POLA JABAR - Bagi mata orang awam, melihat udang besar dan lobster mungkin akan terasa serupa. Keduanya sama-sama masuk dalam keluarga besar krustasea, memiliki cangkang yang keras, dan berubah warna menjadi kemerahan saat dimasak. Namun, jika kita merujuk pada literatur dari National Geographic, kedua makhluk laut ini memiliki perbedaan genetik dan biologis yang sangat kontras.
Memahami perbedaan keduanya bukan hanya soal urusan meja makan, tapi juga tentang menghargai keanekaragaman hayati di bawah samudera. Berikut adalah bedah tuntas mengenai perbedaan udang dan lobster yang perlu Anda ketahui.

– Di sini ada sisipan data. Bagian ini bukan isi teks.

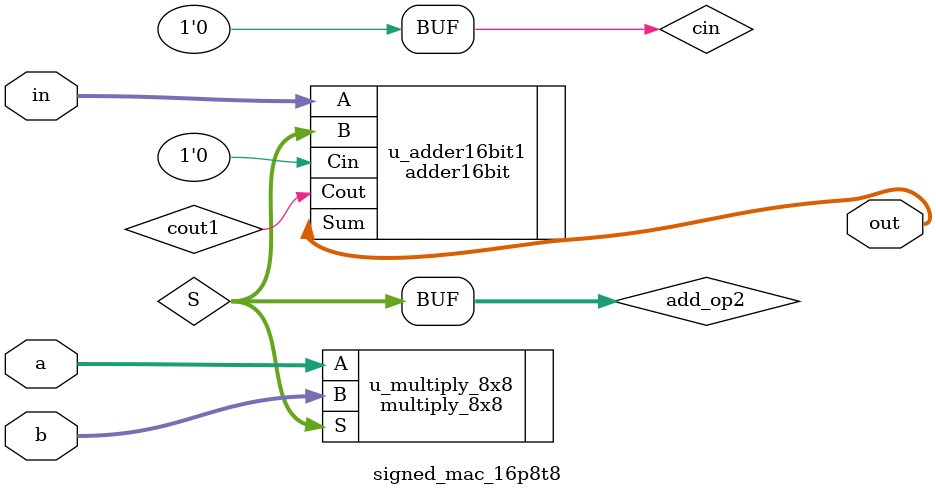
<source format=v>
 module signed_mac_16p8t8(   
    //input split,
    input [15:0] in,
    input [7:0] a,
    input [7:0] b,
    output [15:0] out
);



wire [15:0] add_op2;
wire [15:0] S;
wire cin, cout1;

    assign add_op2 = S;
    assign cin = 1'b0;

    /*multiply_8x8_or_two_8x4(a, b, S, S1, S2, split);
    adder(add_op1_32, add_op2_32, 0, out32, cout1, overflow1);
    adder(add_op1_24_1, add_op2_24_1, 0, out_temp1, cout2, overflow2);
    adder(add_op1_24_2, add_op2_24_2, 0, out_temp2, cout3, overflow3);*/

/*multiply_8x8_or_two_8x4  u_multiply_8x8_or_two_8x4 (
    .A                       ( a        ),
    .B                       ( b        ),
    .split                    ( split     ),

    .S                   ( S    ),
    .S1                  ( S1   ),
    .S2                  ( S2   )
);*/

multiply_8x8  u_multiply_8x8 (
    .A                       ( a        ),
    .B                       ( b        ),
    .S                   ( S    )
);

/*adder  u_adder1 (
    .A                       ( in          ),
    .B                       ( add_op2     ),
    .Cin                     ( cin        ),

    .Sum                     ( out        ),
    .Cout                    ( cout1       ),
    .overflow                ( overflow1   ),
    .split                    ( split     )
);*/

adder16bit  u_adder16bit1 (
    .A                       ( in          ),
    .B                       ( add_op2     ),
    .Cin                     ( cin        ),

    .Sum                     ( out        ),
    .Cout                    ( cout1       )
);
endmodule
</source>
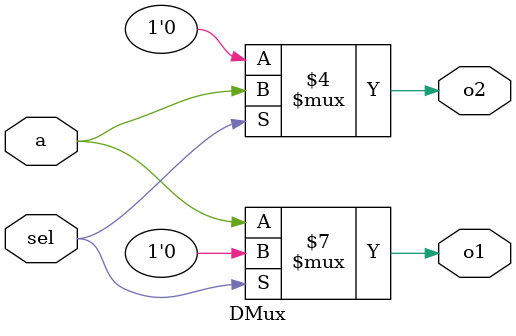
<source format=v>
module DMux (
    input wire a, sel,
    output reg o1, o2
);

always @(*) begin
    if (sel == 0) begin
        o1 = a;
        o2 = 0;
    end else begin
        o1 = 0;
        o2 = a;
    end
end
    
endmodule
</source>
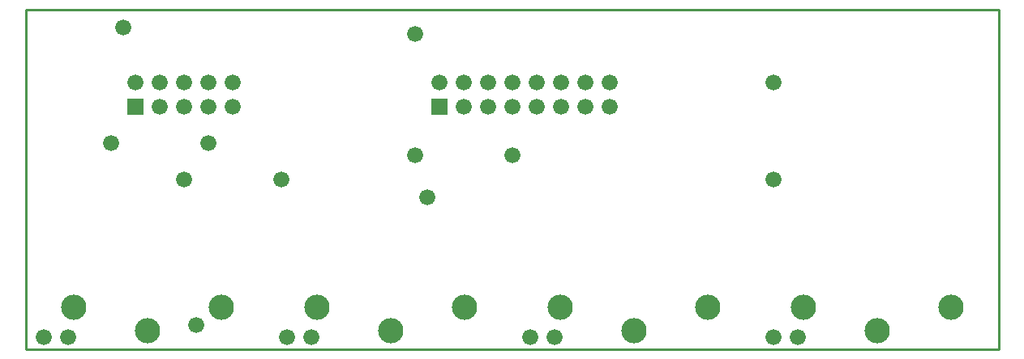
<source format=gts>
%FSLAX24Y24*%
%MOIN*%
G70*
G01*
G75*
G04 Layer_Color=8388736*
%ADD10C,0.0120*%
%ADD11C,0.0100*%
%ADD12C,0.1000*%
%ADD13C,0.0620*%
%ADD14R,0.0620X0.0620*%
%ADD15C,0.0200*%
%ADD16C,0.0060*%
%ADD17C,0.1040*%
%ADD18C,0.0660*%
%ADD19R,0.0660X0.0660*%
D11*
X10000Y10000D02*
Y24000D01*
X50000Y10000D02*
Y24000D01*
X10000D02*
X50000D01*
X10000Y10000D02*
X50000D01*
D17*
X45000Y10750D02*
D03*
X41968Y11734D02*
D03*
X48032D02*
D03*
X35000Y10750D02*
D03*
X31969Y11734D02*
D03*
X38031D02*
D03*
X25000Y10750D02*
D03*
X21969Y11734D02*
D03*
X28031D02*
D03*
X15000Y10750D02*
D03*
X11968Y11734D02*
D03*
X18032D02*
D03*
D18*
X11750Y10500D02*
D03*
X10750D02*
D03*
X13500Y18500D02*
D03*
X17500D02*
D03*
Y21000D02*
D03*
X14500D02*
D03*
X15500Y20000D02*
D03*
Y21000D02*
D03*
X16500Y20000D02*
D03*
Y21000D02*
D03*
X17500Y20000D02*
D03*
X18500D02*
D03*
Y21000D02*
D03*
X21750Y10500D02*
D03*
X20750D02*
D03*
X27000Y21000D02*
D03*
X28000Y20000D02*
D03*
Y21000D02*
D03*
X29000Y20000D02*
D03*
Y21000D02*
D03*
X30000Y20000D02*
D03*
Y21000D02*
D03*
X31000Y20000D02*
D03*
Y21000D02*
D03*
X32000Y20000D02*
D03*
Y21000D02*
D03*
X33000Y20000D02*
D03*
Y21000D02*
D03*
X34000Y20000D02*
D03*
Y21000D02*
D03*
X30000Y18000D02*
D03*
X26000D02*
D03*
X20500Y17000D02*
D03*
X16500D02*
D03*
X31750Y10500D02*
D03*
X30750D02*
D03*
X41750D02*
D03*
X40750D02*
D03*
Y17000D02*
D03*
Y21000D02*
D03*
X26000Y23000D02*
D03*
X26500Y16250D02*
D03*
X17000Y11000D02*
D03*
X14000Y23250D02*
D03*
D19*
X14500Y20000D02*
D03*
X27000D02*
D03*
M02*

</source>
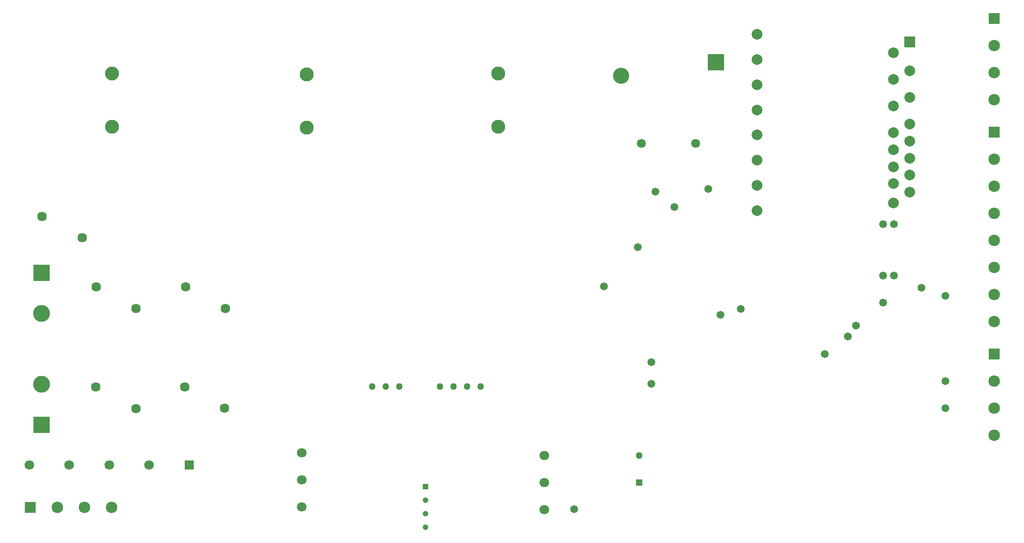
<source format=gbs>
G04*
G04 #@! TF.GenerationSoftware,Altium Limited,Altium Designer,24.10.1 (45)*
G04*
G04 Layer_Color=16711935*
%FSLAX44Y44*%
%MOMM*%
G71*
G04*
G04 #@! TF.SameCoordinates,A4BD9A84-A7EC-4617-AE02-E11DBA2AA322*
G04*
G04*
G04 #@! TF.FilePolarity,Negative*
G04*
G01*
G75*
%ADD53R,2.0032X2.0032*%
%ADD54C,2.0032*%
%ADD55R,2.1532X2.1532*%
%ADD56C,2.1532*%
%ADD57R,3.1732X3.1732*%
%ADD58C,3.1732*%
%ADD59R,2.1532X2.1532*%
%ADD60R,1.8034X1.8034*%
%ADD61C,1.8034*%
%ADD62C,2.6162*%
%ADD63R,1.3000X1.3000*%
%ADD64C,1.3000*%
%ADD65C,1.2700*%
%ADD66C,1.0668*%
%ADD67R,1.0668X1.0668*%
%ADD68C,1.6900*%
%ADD69C,3.0300*%
%ADD70R,3.1600X3.1600*%
%ADD71C,1.7932*%
%ADD72C,1.4732*%
D53*
X1942471Y1192823D02*
D03*
D54*
X1912471Y1172823D02*
D03*
X1942471Y1138823D02*
D03*
X1912471Y1122823D02*
D03*
X1942471Y1088823D02*
D03*
X1912471Y1072823D02*
D03*
X1942471Y1038823D02*
D03*
X1912471Y1022823D02*
D03*
X1942471Y1006823D02*
D03*
X1912471Y990823D02*
D03*
X1942471Y974823D02*
D03*
X1912471Y958823D02*
D03*
X1942471Y942823D02*
D03*
X1912471Y926823D02*
D03*
X1942471Y910823D02*
D03*
X1912471Y890823D02*
D03*
X1656471Y876273D02*
D03*
Y923573D02*
D03*
Y970873D02*
D03*
Y1018173D02*
D03*
Y1065473D02*
D03*
Y1112773D02*
D03*
Y1160073D02*
D03*
Y1207373D02*
D03*
D55*
X2100580Y1023620D02*
D03*
Y607060D02*
D03*
Y1236980D02*
D03*
D56*
Y972820D02*
D03*
Y922020D02*
D03*
Y871220D02*
D03*
Y820420D02*
D03*
Y769620D02*
D03*
Y718820D02*
D03*
Y668020D02*
D03*
X344811Y319503D02*
D03*
X395611D02*
D03*
X446411D02*
D03*
X2100580Y556260D02*
D03*
Y505460D02*
D03*
Y454660D02*
D03*
Y1186180D02*
D03*
Y1135380D02*
D03*
Y1084580D02*
D03*
D57*
X314960Y759460D02*
D03*
X314960Y474418D02*
D03*
D58*
X314960Y683460D02*
D03*
X314960Y550418D02*
D03*
D59*
X294011Y319503D02*
D03*
D60*
X592100Y398780D02*
D03*
D61*
X517100D02*
D03*
X442100D02*
D03*
X367100D02*
D03*
X292100D02*
D03*
X802640Y421640D02*
D03*
Y370840D02*
D03*
Y320039D02*
D03*
X1257300Y416560D02*
D03*
Y365760D02*
D03*
Y314960D02*
D03*
D62*
X447040Y1033780D02*
D03*
Y1133780D02*
D03*
X1170940D02*
D03*
Y1033780D02*
D03*
X812171Y1132303D02*
D03*
Y1032303D02*
D03*
D63*
X1435100Y366160D02*
D03*
D64*
Y416160D02*
D03*
D65*
X1137920Y546100D02*
D03*
X1112520D02*
D03*
X1087120D02*
D03*
X1061720D02*
D03*
X985520D02*
D03*
X960120D02*
D03*
X934720D02*
D03*
D66*
X1035050Y281940D02*
D03*
Y307340D02*
D03*
Y332740D02*
D03*
D67*
Y358140D02*
D03*
D68*
X1541151Y1002763D02*
D03*
X1439551D02*
D03*
D69*
X1401451Y1129763D02*
D03*
D70*
X1579251Y1155163D02*
D03*
D71*
X583571Y545563D02*
D03*
X658571Y505563D02*
D03*
X316160Y865500D02*
D03*
X391160Y825500D02*
D03*
X585126Y732883D02*
D03*
X660126Y692883D02*
D03*
X492486D02*
D03*
X417486Y732883D02*
D03*
X416886Y544923D02*
D03*
X491886Y504923D02*
D03*
D72*
X1432560Y807720D02*
D03*
X1465580Y911860D02*
D03*
X1457960Y591820D02*
D03*
X2009140Y716280D02*
D03*
X1457960Y551180D02*
D03*
X1892300Y703580D02*
D03*
X1625600Y691450D02*
D03*
X1912620Y754380D02*
D03*
X1892300D02*
D03*
Y850900D02*
D03*
X1912620D02*
D03*
X1964436Y731520D02*
D03*
X2009140Y556260D02*
D03*
X1841500Y660400D02*
D03*
X2009140Y505460D02*
D03*
X1826260Y640080D02*
D03*
X1564640Y916940D02*
D03*
X1501021Y883046D02*
D03*
X1587500Y680720D02*
D03*
X1369060Y734060D02*
D03*
X1313815Y315961D02*
D03*
X1783080Y607060D02*
D03*
M02*

</source>
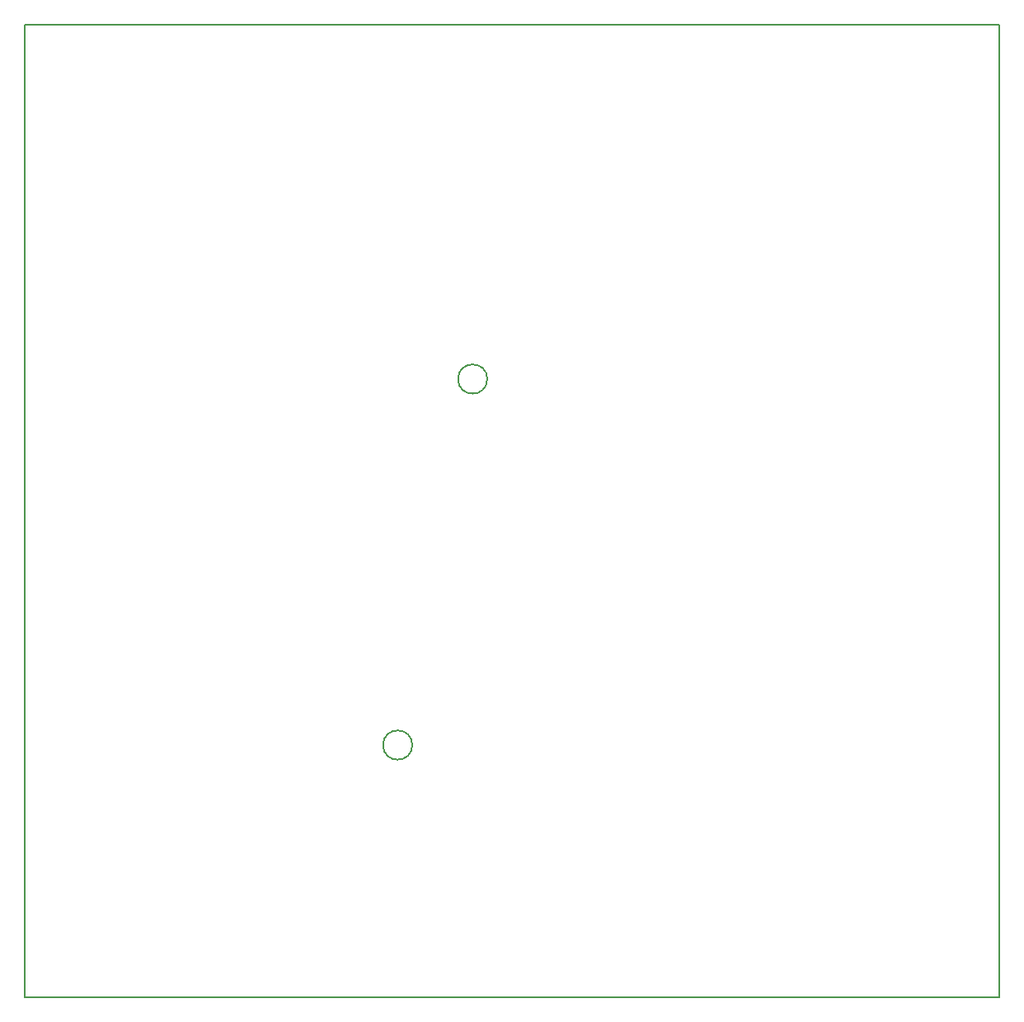
<source format=gbr>
G04 #@! TF.GenerationSoftware,KiCad,Pcbnew,(5.1.5)-3*
G04 #@! TF.CreationDate,2020-05-06T23:50:08+02:00*
G04 #@! TF.ProjectId,mega_pro_atmega2560,6d656761-5f70-4726-9f5f-61746d656761,rev?*
G04 #@! TF.SameCoordinates,Original*
G04 #@! TF.FileFunction,Profile,NP*
%FSLAX46Y46*%
G04 Gerber Fmt 4.6, Leading zero omitted, Abs format (unit mm)*
G04 Created by KiCad (PCBNEW (5.1.5)-3) date 2020-05-06 23:50:08*
%MOMM*%
%LPD*%
G04 APERTURE LIST*
%ADD10C,0.150000*%
%ADD11C,0.200000*%
G04 APERTURE END LIST*
D10*
X196040000Y-113025000D02*
X196040000Y-13175000D01*
X96040000Y-13175000D02*
X96040000Y-113025000D01*
X96040000Y-113025000D02*
X196040000Y-113025000D01*
X196040000Y-13175000D02*
X96040000Y-13175000D01*
D11*
X143497300Y-49550322D02*
G75*
G03X143497300Y-49550322I-1501140J0D01*
G01*
X135796020Y-87149940D02*
G75*
G03X135796020Y-87149940I-1501140J0D01*
G01*
M02*

</source>
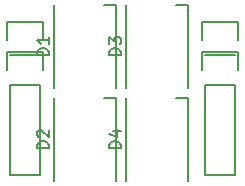
<source format=gbr>
G04 #@! TF.FileFunction,Legend,Top*
%FSLAX46Y46*%
G04 Gerber Fmt 4.6, Leading zero omitted, Abs format (unit mm)*
G04 Created by KiCad (PCBNEW 4.0.1-stable) date 11/5/2016 5:28:01 PM*
%MOMM*%
G01*
G04 APERTURE LIST*
%ADD10C,0.100000*%
%ADD11C,0.150000*%
G04 APERTURE END LIST*
D10*
D11*
X145990000Y-104338000D02*
X145990000Y-97338000D01*
X151190000Y-104338000D02*
X151190000Y-97338000D01*
X151190000Y-97338000D02*
X150190000Y-97338000D01*
X139894000Y-104338000D02*
X139894000Y-97338000D01*
X145094000Y-104338000D02*
X145094000Y-97338000D01*
X145094000Y-97338000D02*
X144094000Y-97338000D01*
X139894000Y-112212000D02*
X139894000Y-105212000D01*
X145094000Y-112212000D02*
X145094000Y-105212000D01*
X145094000Y-105212000D02*
X144094000Y-105212000D01*
X145990000Y-112212000D02*
X145990000Y-105212000D01*
X151190000Y-112212000D02*
X151190000Y-105212000D01*
X151190000Y-105212000D02*
X150190000Y-105212000D01*
X138964000Y-98780000D02*
X138964000Y-100330000D01*
X135864000Y-100330000D02*
X135864000Y-98780000D01*
X135864000Y-98780000D02*
X138964000Y-98780000D01*
X136144000Y-101600000D02*
X138684000Y-101600000D01*
X136144000Y-104140000D02*
X136144000Y-111760000D01*
X138684000Y-104140000D02*
X138684000Y-111760000D01*
X138964000Y-101320000D02*
X138964000Y-102870000D01*
X136144000Y-111760000D02*
X138684000Y-111760000D01*
X138684000Y-104140000D02*
X136144000Y-104140000D01*
X135864000Y-102870000D02*
X135864000Y-101320000D01*
X135864000Y-101320000D02*
X138964000Y-101320000D01*
X155474000Y-98780000D02*
X155474000Y-100330000D01*
X152374000Y-100330000D02*
X152374000Y-98780000D01*
X152374000Y-98780000D02*
X155474000Y-98780000D01*
X152654000Y-101600000D02*
X155194000Y-101600000D01*
X152654000Y-104140000D02*
X152654000Y-111760000D01*
X155194000Y-104140000D02*
X155194000Y-111760000D01*
X155474000Y-101320000D02*
X155474000Y-102870000D01*
X152654000Y-111760000D02*
X155194000Y-111760000D01*
X155194000Y-104140000D02*
X152654000Y-104140000D01*
X152374000Y-102870000D02*
X152374000Y-101320000D01*
X152374000Y-101320000D02*
X155474000Y-101320000D01*
X145542381Y-101576095D02*
X144542381Y-101576095D01*
X144542381Y-101338000D01*
X144590000Y-101195142D01*
X144685238Y-101099904D01*
X144780476Y-101052285D01*
X144970952Y-101004666D01*
X145113810Y-101004666D01*
X145304286Y-101052285D01*
X145399524Y-101099904D01*
X145494762Y-101195142D01*
X145542381Y-101338000D01*
X145542381Y-101576095D01*
X144542381Y-100671333D02*
X144542381Y-100052285D01*
X144923333Y-100385619D01*
X144923333Y-100242761D01*
X144970952Y-100147523D01*
X145018571Y-100099904D01*
X145113810Y-100052285D01*
X145351905Y-100052285D01*
X145447143Y-100099904D01*
X145494762Y-100147523D01*
X145542381Y-100242761D01*
X145542381Y-100528476D01*
X145494762Y-100623714D01*
X145447143Y-100671333D01*
X139446381Y-101576095D02*
X138446381Y-101576095D01*
X138446381Y-101338000D01*
X138494000Y-101195142D01*
X138589238Y-101099904D01*
X138684476Y-101052285D01*
X138874952Y-101004666D01*
X139017810Y-101004666D01*
X139208286Y-101052285D01*
X139303524Y-101099904D01*
X139398762Y-101195142D01*
X139446381Y-101338000D01*
X139446381Y-101576095D01*
X139446381Y-100052285D02*
X139446381Y-100623714D01*
X139446381Y-100338000D02*
X138446381Y-100338000D01*
X138589238Y-100433238D01*
X138684476Y-100528476D01*
X138732095Y-100623714D01*
X139446381Y-109450095D02*
X138446381Y-109450095D01*
X138446381Y-109212000D01*
X138494000Y-109069142D01*
X138589238Y-108973904D01*
X138684476Y-108926285D01*
X138874952Y-108878666D01*
X139017810Y-108878666D01*
X139208286Y-108926285D01*
X139303524Y-108973904D01*
X139398762Y-109069142D01*
X139446381Y-109212000D01*
X139446381Y-109450095D01*
X138541619Y-108497714D02*
X138494000Y-108450095D01*
X138446381Y-108354857D01*
X138446381Y-108116761D01*
X138494000Y-108021523D01*
X138541619Y-107973904D01*
X138636857Y-107926285D01*
X138732095Y-107926285D01*
X138874952Y-107973904D01*
X139446381Y-108545333D01*
X139446381Y-107926285D01*
X145542381Y-109450095D02*
X144542381Y-109450095D01*
X144542381Y-109212000D01*
X144590000Y-109069142D01*
X144685238Y-108973904D01*
X144780476Y-108926285D01*
X144970952Y-108878666D01*
X145113810Y-108878666D01*
X145304286Y-108926285D01*
X145399524Y-108973904D01*
X145494762Y-109069142D01*
X145542381Y-109212000D01*
X145542381Y-109450095D01*
X144875714Y-108021523D02*
X145542381Y-108021523D01*
X144494762Y-108259619D02*
X145209048Y-108497714D01*
X145209048Y-107878666D01*
M02*

</source>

Secara taksonomi, keduanya memang berada di ordo yang sama, yaitu Decapoda (hewan berkaki sepuluh). Namun, di sinilah letak perbedaannya. Lobster termasuk dalam famili Nephropidae (lobster air laut) dan Parastacidae (lobster air tawar). Sementara itu, udang tersebar di berbagai famili yang lebih luas.
Menariknya, lobster secara evolusi lebih dekat berkerabat dengan kepiting dibandingkan dengan udang kecil yang biasa kita temukan di pasar. Hal ini terlihat dari cara mereka membawa telur dan struktur sendi pada tubuh mereka.
Anatomi dan Kaki yang Berbeda
Salah satu cara termudah membedakannya adalah dengan melihat kakinya. Lobster memiliki tiga pasang kaki depan yang berbentuk seperti cakar, dengan pasangan pertama biasanya berkembang menjadi capit yang sangat besar dan kuat. Capit ini berfungsi untuk menghancurkan cangkang mangsa seperti kerang atau siput laut.
Berbeda dengan lobster, udang umumnya memiliki kaki yang lebih kurus dan memanjang. Udang memiliki tiga pasang kaki yang memiliki capit kecil di ujungnya, namun ukurannya tidak pernah mendominasi proporsi tubuh mereka. Selain itu, udang memiliki struktur tubuh yang memungkinkannya untuk membengkokkan perut dengan sangat tajam (sering disebut sub-ordo Pleocyemata atau Dendrobranchiata), sedangkan lobster memiliki tubuh yang lebih kaku dan kokoh.
Habitat dan Cara Bergerak
National Geographic mencatat bahwa lobster adalah penghuni dasar laut (bentik) yang setia. Mereka lebih suka merayap di antara celah bebatuan atau menggali liang di dasar samudera. Lobster jarang sekali terlihat "berenang" dalam jarak jauh secara bebas.